Harold Wilson en campagne électorale à Manchester en mars 1966
Harold Wilson en campagne électorale à Manchester en mars 1966. Photographie : Archives Bettmann/Bettmann

Aucune de ces mesures ne figurait dans le manifeste de 1964 du Labour. Aucun n’était «mandaté» par l’électorat et la plupart étaient opposés par les conservateurs et beaucoup dans les propres rangs du travail. Ils n’étaient pas particulièrement socialistes, mais plutôt humanitaires et libertaires, défendus par Jenkins comme poursuivant « une société civilisée ». En effet, la rumeur disait que Wilson ne les soutenait qu’après avoir été attaqué dans la presse comme « compétent, pas radical ». Ils ont aidé les travaillistes à obtenir une majorité renforcée lors des élections de 1966 et ont transformé l’image internationale de la Grande-Bretagne d’archaïque fuddy-duddy en « swinging ». Jenkins a été dûment salué par ce journal comme le « meilleur ministre de l’Intérieur du siècle ».

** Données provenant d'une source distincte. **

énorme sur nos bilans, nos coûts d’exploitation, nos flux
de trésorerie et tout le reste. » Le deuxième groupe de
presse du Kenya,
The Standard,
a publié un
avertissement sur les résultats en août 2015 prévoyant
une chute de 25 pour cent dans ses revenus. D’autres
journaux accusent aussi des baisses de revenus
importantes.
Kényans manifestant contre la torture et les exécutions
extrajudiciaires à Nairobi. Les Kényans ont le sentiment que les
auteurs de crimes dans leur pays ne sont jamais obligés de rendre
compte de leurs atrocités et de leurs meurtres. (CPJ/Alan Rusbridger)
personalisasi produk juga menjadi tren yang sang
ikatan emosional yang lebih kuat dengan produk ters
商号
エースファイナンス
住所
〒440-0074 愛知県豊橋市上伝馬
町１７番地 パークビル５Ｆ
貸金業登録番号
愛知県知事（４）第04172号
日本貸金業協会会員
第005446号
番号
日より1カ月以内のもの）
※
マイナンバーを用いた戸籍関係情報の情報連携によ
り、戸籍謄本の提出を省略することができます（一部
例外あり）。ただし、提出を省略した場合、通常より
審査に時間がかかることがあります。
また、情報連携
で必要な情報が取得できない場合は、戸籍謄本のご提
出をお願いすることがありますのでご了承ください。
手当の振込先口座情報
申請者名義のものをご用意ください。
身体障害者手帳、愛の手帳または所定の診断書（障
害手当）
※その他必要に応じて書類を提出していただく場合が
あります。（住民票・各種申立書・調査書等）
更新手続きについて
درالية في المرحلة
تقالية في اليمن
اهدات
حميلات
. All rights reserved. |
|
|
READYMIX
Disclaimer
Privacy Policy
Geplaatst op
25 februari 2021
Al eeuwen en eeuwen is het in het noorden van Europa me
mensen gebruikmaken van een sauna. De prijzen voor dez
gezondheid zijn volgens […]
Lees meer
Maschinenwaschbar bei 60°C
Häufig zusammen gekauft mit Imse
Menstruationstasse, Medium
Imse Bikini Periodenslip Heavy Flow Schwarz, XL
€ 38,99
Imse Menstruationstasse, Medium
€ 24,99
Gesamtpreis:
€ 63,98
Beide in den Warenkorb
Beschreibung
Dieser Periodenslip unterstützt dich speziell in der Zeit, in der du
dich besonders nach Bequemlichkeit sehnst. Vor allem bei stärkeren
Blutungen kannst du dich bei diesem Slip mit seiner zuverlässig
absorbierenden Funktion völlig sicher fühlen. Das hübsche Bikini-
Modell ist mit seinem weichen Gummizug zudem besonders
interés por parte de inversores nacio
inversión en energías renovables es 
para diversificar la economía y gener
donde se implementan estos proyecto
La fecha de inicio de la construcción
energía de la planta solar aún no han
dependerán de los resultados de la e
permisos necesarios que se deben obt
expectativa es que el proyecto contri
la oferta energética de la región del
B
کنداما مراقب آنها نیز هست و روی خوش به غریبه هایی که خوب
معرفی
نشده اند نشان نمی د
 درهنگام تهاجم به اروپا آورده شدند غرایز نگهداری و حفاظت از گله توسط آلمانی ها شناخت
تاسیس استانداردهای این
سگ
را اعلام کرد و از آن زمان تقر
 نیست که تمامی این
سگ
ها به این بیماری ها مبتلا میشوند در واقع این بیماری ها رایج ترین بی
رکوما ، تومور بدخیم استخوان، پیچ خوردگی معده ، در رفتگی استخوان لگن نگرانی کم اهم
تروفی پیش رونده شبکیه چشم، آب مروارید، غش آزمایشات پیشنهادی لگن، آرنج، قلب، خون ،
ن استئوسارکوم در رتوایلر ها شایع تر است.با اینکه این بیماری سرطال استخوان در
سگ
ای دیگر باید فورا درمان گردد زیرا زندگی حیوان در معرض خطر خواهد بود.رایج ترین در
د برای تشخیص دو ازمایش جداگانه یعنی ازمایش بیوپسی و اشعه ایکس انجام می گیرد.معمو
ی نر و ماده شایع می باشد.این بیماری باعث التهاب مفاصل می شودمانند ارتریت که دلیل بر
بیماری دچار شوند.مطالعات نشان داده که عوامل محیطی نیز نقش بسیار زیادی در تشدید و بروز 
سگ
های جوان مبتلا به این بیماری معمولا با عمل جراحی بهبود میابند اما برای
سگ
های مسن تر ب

Quelle chance y aurait-il d’un réformateur radical comme Jenkins sous Starmer ? Pour le moment, il semble se contenter de courtiser le terrain central, d’imiter Blair et d’écouter le Daily Mail. Il semble ne pas vouloir effrayer les chevaux. Starmer était hésitant même dans son soutien aux changements constitutionnels de Gordon Brown le mois dernier, sur la réforme des Lords et le gouvernement régional. Il n’a rien d’autre à offrir que des généralités sur la décentralisation et le fédéralisme, concepts désormais ancrés dans toute l’Europe. Le syndicat vient de fêter le centenaire de sa première rupture, en Irlande, et fait face à une éventuelle deuxième. L’Ecosse plaide pour des solutions radicales mais Starmer n’en obtient aucune.

La politique britannique partage le consensus actuel, de l’argent sain, de l’austérité sociale et d’un État interventionniste. La timidité reflète la tendance des démocraties modernes vers des résultats électoraux à 50-50. Alors que tous les partis politiques se battent pour un « terrain d’entente », un consensus partagé sur l’argent sain et l’austérité sociale demeure. Lorsque Truss a contesté cela, même les conservateurs l’ont criée. Cette timidité se reflète dans la tendance des démocraties modernes vers des gouvernements avec moins de 50% de soutien – comme au Royaume-Uni, en Allemagne et en Italie, et une concurrence qui en résulte pour le terrain central.

La leçon du Parti travailliste dans les années 1960 était que la réforme ne reposait pas sur l’idéologie mais sur le fait de savoir ce qui était juste et d’être prêt à prendre le risque. L’opposition à la pendaison et à l’homosexualité était féroce, mais Jenkins n’était pas impressionné par l’opinion publique. Peut-être que Starmer devrait faire de même. Il ne devrait pas souffler un mot à l’électorat mais, comme les travaillistes d’autrefois, prendre ses fonctions, proclamer une société plus civilisée – et ensuite le prouver.